Asking for an "all day" or telling someone to "fire table 40" still makes perfect sense to me.  Besides, expediter is a demanding job - they should be able to say whatever they want.

Not sure if anyone mentioned this, but one of my favorite kitchen phrases (as a runner, especially, because of proximity to what was being given away) was when something in the window was "dead" - ie, couldn't be brought to a table b/c it was sitting too long.  Like music to our ears . . . it would be mauled in a matter of seconds.

I always make sure any "dead" food that was left in the window went straigt in the trash, and i love the looks i get from the famished food runners..

"He could blanch anything in the fryolator and finish it in the microwave or under the salamander. Talented guy."

Link to comment
Share on other sites

For some reason, one place I worked at called a dupe with just one order a "cripple" as in "Table 5 is a cripple, let's get it out".

When it's worse than being in the weeds, we'd say "in the woods" and "who's got the weedwhacker/chainsaw".

We had one of those big milk dispensers and we called it the cow; when it needed a new box of milk one of the servers would shout "need milk for the cow" and we'd all respond with a hearty "MOOOOOOOOOOO".

Link to comment
Share on other sites

Aww jeez, I have a thousand, and the more I move the more I learn. (And the more the new guys look at me like I'm stupid....)

Hot on your back, on your back- These get twisted into the most sexual thing possible. i.e. Coming hot on your back, On your back, hot and creamy...etc...

I love Reggae for an item ordered like it is printed on the menu, but some people don't get it....

I use the term Backup a lot, meaning taking a tray of food following another tray, very similar is...

One Hand, Two Hands...referring to how many hands required to take out a particular order.

Hockey pucks= well done steaks

Pretty much any foreign word for shit. Shitzen, caca, mierde etc...

I live in the south, so mullets mean rednecks, and by the same token...

I'll be the first to say it. No offense to anyone, and anyone in the industry can tell you that they have heard it as well....

Canadians or Celebrities meaning a table full of black people...
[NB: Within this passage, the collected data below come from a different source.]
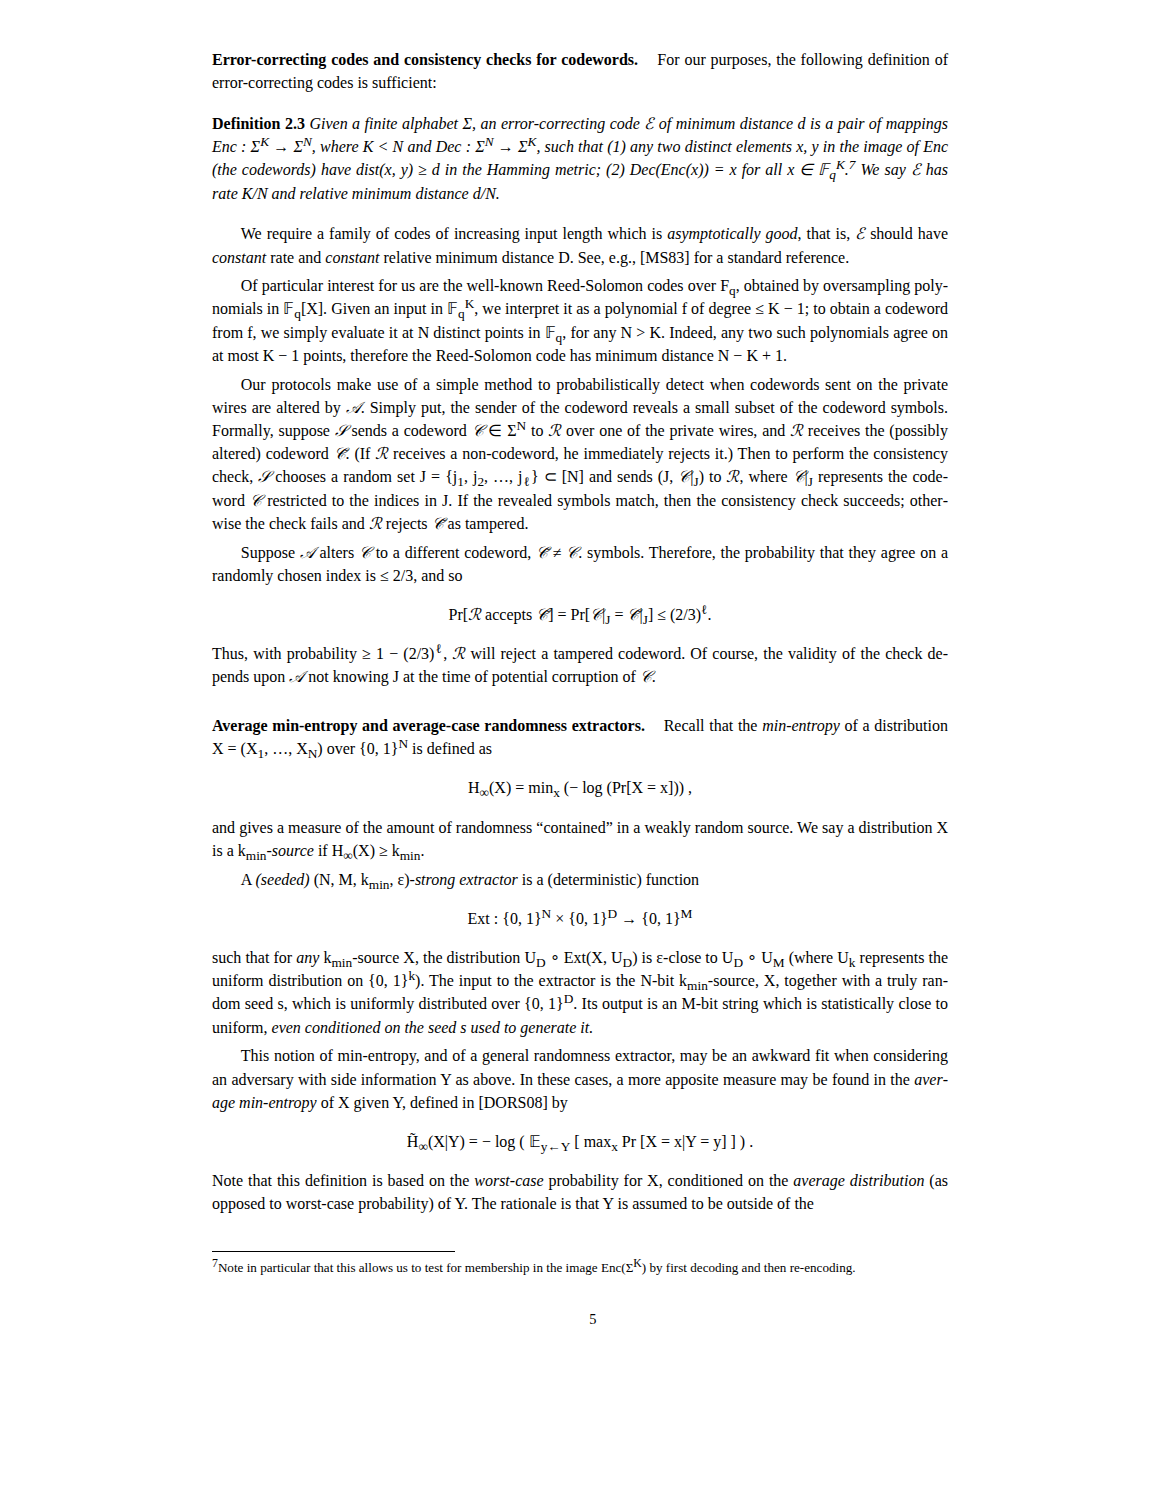Error-correcting codes and consistency checks for codewords. For our purposes, the following definition of error-correcting codes is sufficient:
Definition 2.3 Given a finite alphabet Σ, an error-correcting code ℰ of minimum distance d is a pair of mappings Enc : ΣK → ΣN, where K < N and Dec : ΣN → ΣK, such that (1) any two distinct elements x, y in the image of Enc (the codewords) have dist(x, y) ≥ d in the Hamming metric; (2) Dec(Enc(x)) = x for all x ∈ 𝔽qK.7 We say ℰ has rate K/N and relative minimum distance d/N.
We require a family of codes of increasing input length which is asymptotically good, that is, ℰ should have constant rate and constant relative minimum distance D. See, e.g., [MS83] for a standard reference.
Of particular interest for us are the well-known Reed-Solomon codes over Fq, obtained by oversampling polynomials in 𝔽q[X]. Given an input in 𝔽qK, we interpret it as a polynomial f of degree ≤ K − 1; to obtain a codeword from f, we simply evaluate it at N distinct points in 𝔽q, for any N > K. Indeed, any two such polynomials agree on at most K − 1 points, therefore the Reed-Solomon code has minimum distance N − K + 1.
Our protocols make use of a simple method to probabilistically detect when codewords sent on the private wires are altered by 𝒜. Simply put, the sender of the codeword reveals a small subset of the codeword symbols. Formally, suppose 𝒮 sends a codeword 𝒞 ∈ ΣN to ℛ over one of the private wires, and ℛ receives the (possibly altered) codeword 𝒞̃. (If ℛ receives a non-codeword, he immediately rejects it.) Then to perform the consistency check, 𝒮 chooses a random set J = {j1, j2, …, jℓ} ⊂ [N] and sends (J, 𝒞|J) to ℛ, where 𝒞|J represents the codeword 𝒞 restricted to the indices in J. If the revealed symbols match, then the consistency check succeeds; otherwise the check fails and ℛ rejects 𝒞̃ as tampered.
Suppose 𝒜 alters 𝒞 to a different codeword, 𝒞̃ ≠ 𝒞. symbols. Therefore, the probability that they agree on a randomly chosen index is ≤ 2/3, and so
Pr[ℛ accepts 𝒞̃] = Pr[𝒞|J = 𝒞̃|J] ≤ (2/3)ℓ.
Thus, with probability ≥ 1 − (2/3)ℓ, ℛ will reject a tampered codeword. Of course, the validity of the check depends upon 𝒜 not knowing J at the time of potential corruption of 𝒞.
Average min-entropy and average-case randomness extractors. Recall that the min-entropy of a distribution X = (X1, …, XN) over {0, 1}N is defined as
H∞(X) = minx (− log (Pr[X = x])) ,
and gives a measure of the amount of randomness “contained” in a weakly random source. We say a distribution X is a kmin-source if H∞(X) ≥ kmin.
A (seeded) (N, M, kmin, ε)-strong extractor is a (deterministic) function
Ext : {0, 1}N × {0, 1}D → {0, 1}M
such that for any kmin-source X, the distribution UD ∘ Ext(X, UD) is ε-close to UD ∘ UM (where Uk represents the uniform distribution on {0, 1}k). The input to the extractor is the N-bit kmin-source, X, together with a truly random seed s, which is uniformly distributed over {0, 1}D. Its output is an M-bit string which is statistically close to uniform, even conditioned on the seed s used to generate it.
This notion of min-entropy, and of a general randomness extractor, may be an awkward fit when considering an adversary with side information Y as above. In these cases, a more apposite measure may be found in the average min-entropy of X given Y, defined in [DORS08] by
H̃∞(X|Y) = − log ( 𝔼y←Y [ maxx Pr [X = x|Y = y] ] ) .
Note that this definition is based on the worst-case probability for X, conditioned on the average distribution (as opposed to worst-case probability) of Y. The rationale is that Y is assumed to be outside of the
7Note in particular that this allows us to test for membership in the image Enc(ΣK) by first decoding and then re-encoding.
5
Sorry if I hurt anyone's feelings....Just trying to be honest....

Link to comment
Share on other sites

--Hot on your back, on your back- These get twisted into the most sexual thing possible. i.e. Coming hot on your back, On your back, hot and creamy...etc...--

"Hot Behind You!"

"Not on the first date!"

was always a popular one.

Link to comment
Share on other sites

At one of the places where i worked, if we needed something on the fly (a kitchen phrase in its own right) we'd suggest that someone send that dish to chef mike, or the microwave. Other phrases for this where 'give it a whirl' (pretty standard) 'take her for a dance' (variation on a theme) and my favorite 'time for some nuclear magic'.

When i'd just gotten out of high school and was working at a deli we had a code for any time that some uber hot goddess was standing at the counter, someone would just yell 'I need a favor over here' which eventually was just shortened to someone yelling 'favor' and every guy would turn his head. Then we realized that there was a pickup bell next to the regester that the boss had installed with the place and never used and that became the 'favor' bell.

Milford and Mildred meant a couple of bluehaired, blue-plate, earlybird types.

Anytime anyone bumped into anyone it was "woah, i hardly know you." "you have to buy me a meal first" that sorta thing.

'This steak (or fish or whatever) is startin' to get a tan' any time a dish sat too long in the pass

When I was expo-ing at my last job I used to ask if 'we could please get some f-ing dishes out before the dining room started looking like a sally struthers commercial'

if someone made a huge portion we'd of course ask if their mother was in the house tonight.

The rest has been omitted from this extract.